Same mechanic Insomnia runs. Same digital channel. Zero custom-app overhead. The customer doesn't need to install anything because the wallet they already use to pay for the bus, the gym, and the airport is the same wallet that holds your loyalty card.
That is the entire structural advantage. Not the points. Not the bean-based eWallet. The push notifications and the mechanic Insomnia paid Liquid Barcodes to build, available off-the-shelf for $29 a month, with no app to download.
How to launch your own digital loyalty programme
Seven steps.
- Keep the mechanic. Buy 9, get the 10th free.
- Skip the custom app. Use a wallet-pass tool — card lives in Apple Wallet and Google Wallet. No download required for the customer.
- Design the pass on-brand. Same care Insomnia takes with its Treats card design, scaled to one shop.
- Print one A6 QR code, sit it on the counter. Customers scan, tap once, the card is on their phone.
- Train baristas to say "tap your wallet card" instead of "have you got your stamp card?"
- Send your first push notification two weeks in. "Slow Wednesday — your fourth stamp is on us this morning only." Watch the response.
- Optional but recommended: pair up with a non-competing neighbouring shop. One pass, two shops, faster earning, cross-pollinated customer bases.
Setup time: under ten minutes from picking the design to going live. Cost: $29/month entry tier with LoyaltyPass for up to 500 active customers — independent Irish café budget, Insomnia mechanic, no custom-app overhead.

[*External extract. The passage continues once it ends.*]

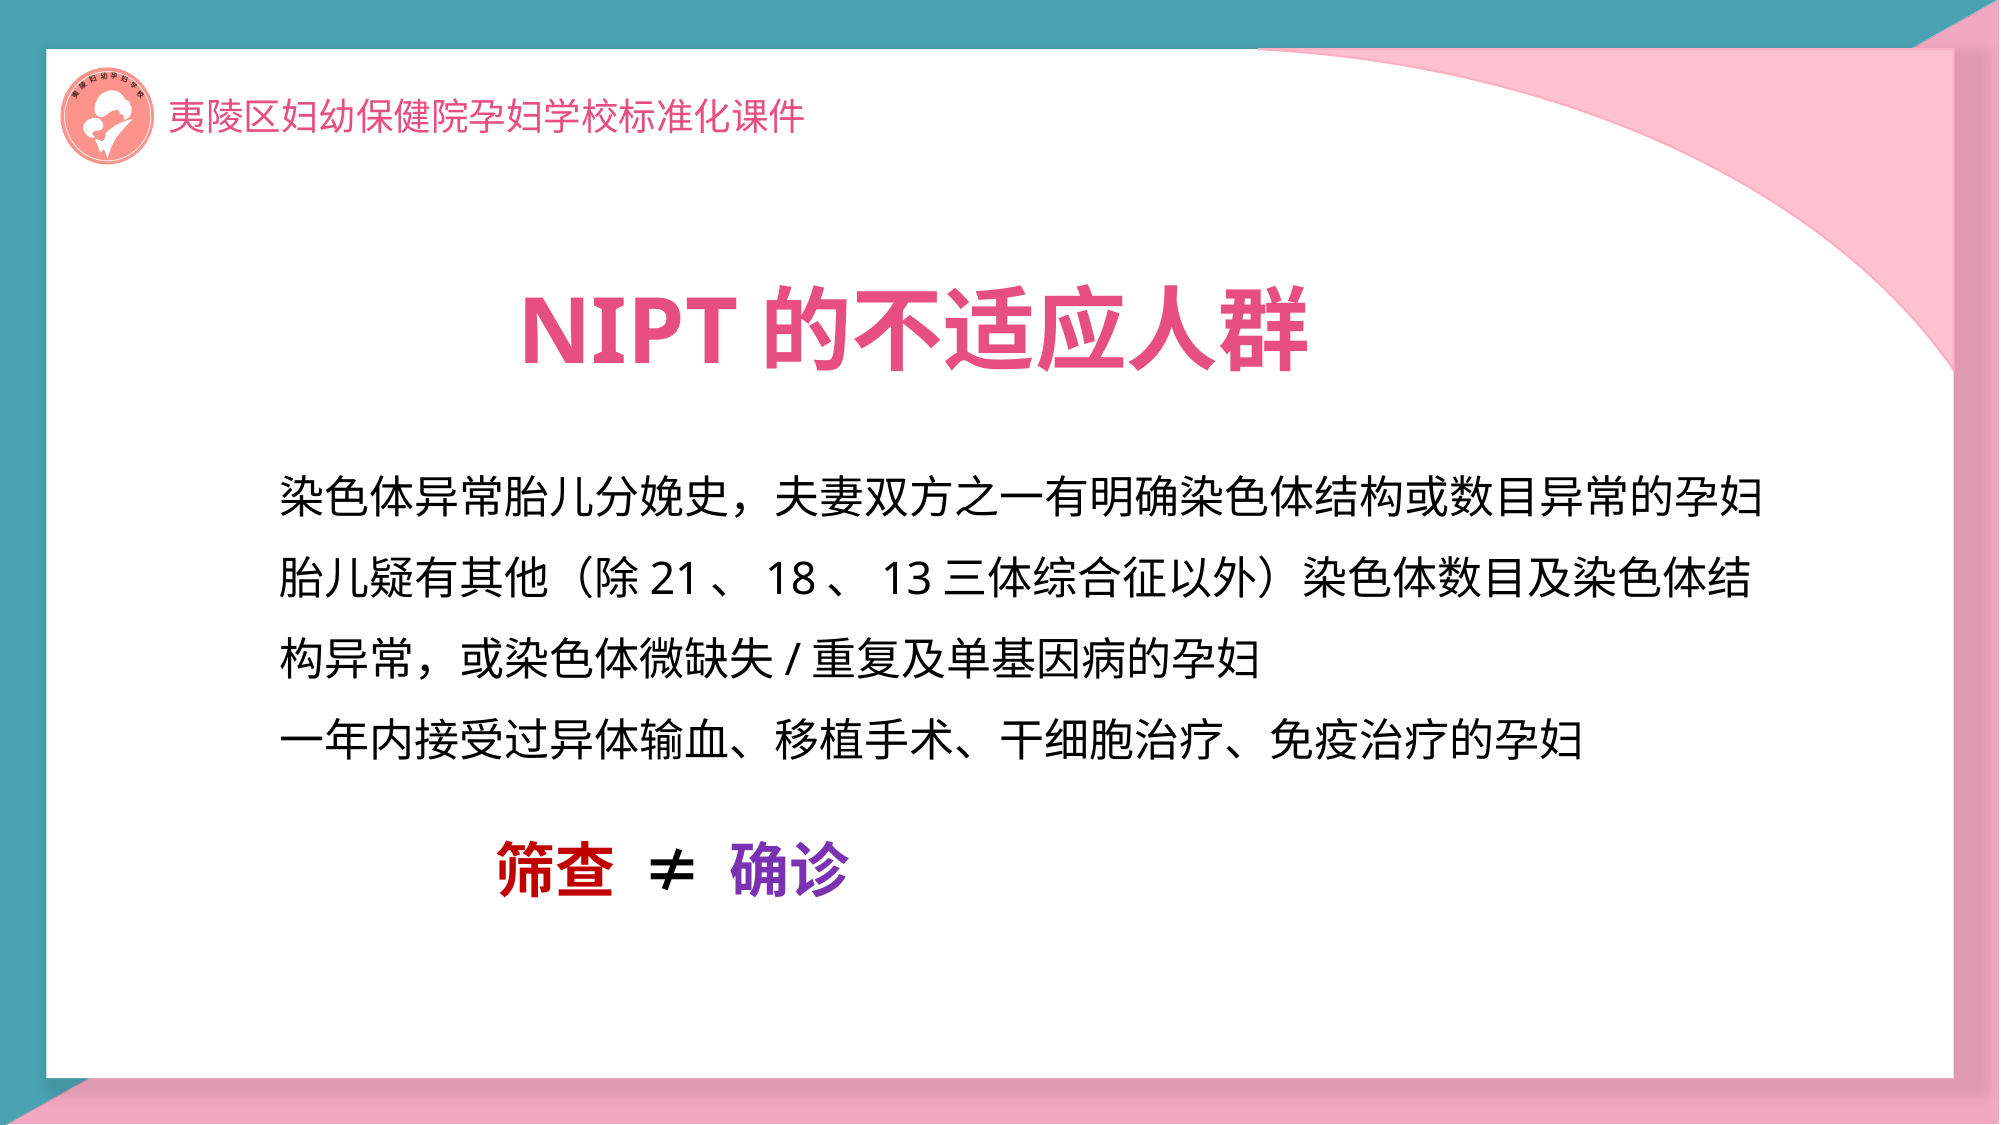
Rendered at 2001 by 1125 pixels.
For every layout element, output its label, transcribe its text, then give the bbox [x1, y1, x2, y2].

This pattern works for any Irish café and generalises beyond coffee. Small Irish businesses across hospitality, beauty, and retail are running variants of this — the mechanic is universal; the digital wallet-pass channel is what makes it work at small scale.
Insomnia has been running its programme on a Liquid Barcodes integration for many years. The wallet-pass version of the same architecture can be running in your café this afternoon. The mechanic is identical. The engagement layer — push notifications, member data, no lost cards — is identical. The infrastructure cost is the part that changes.
You do not need to be Insomnia to run an Insomnia-style loyalty programme. You just need the right rails.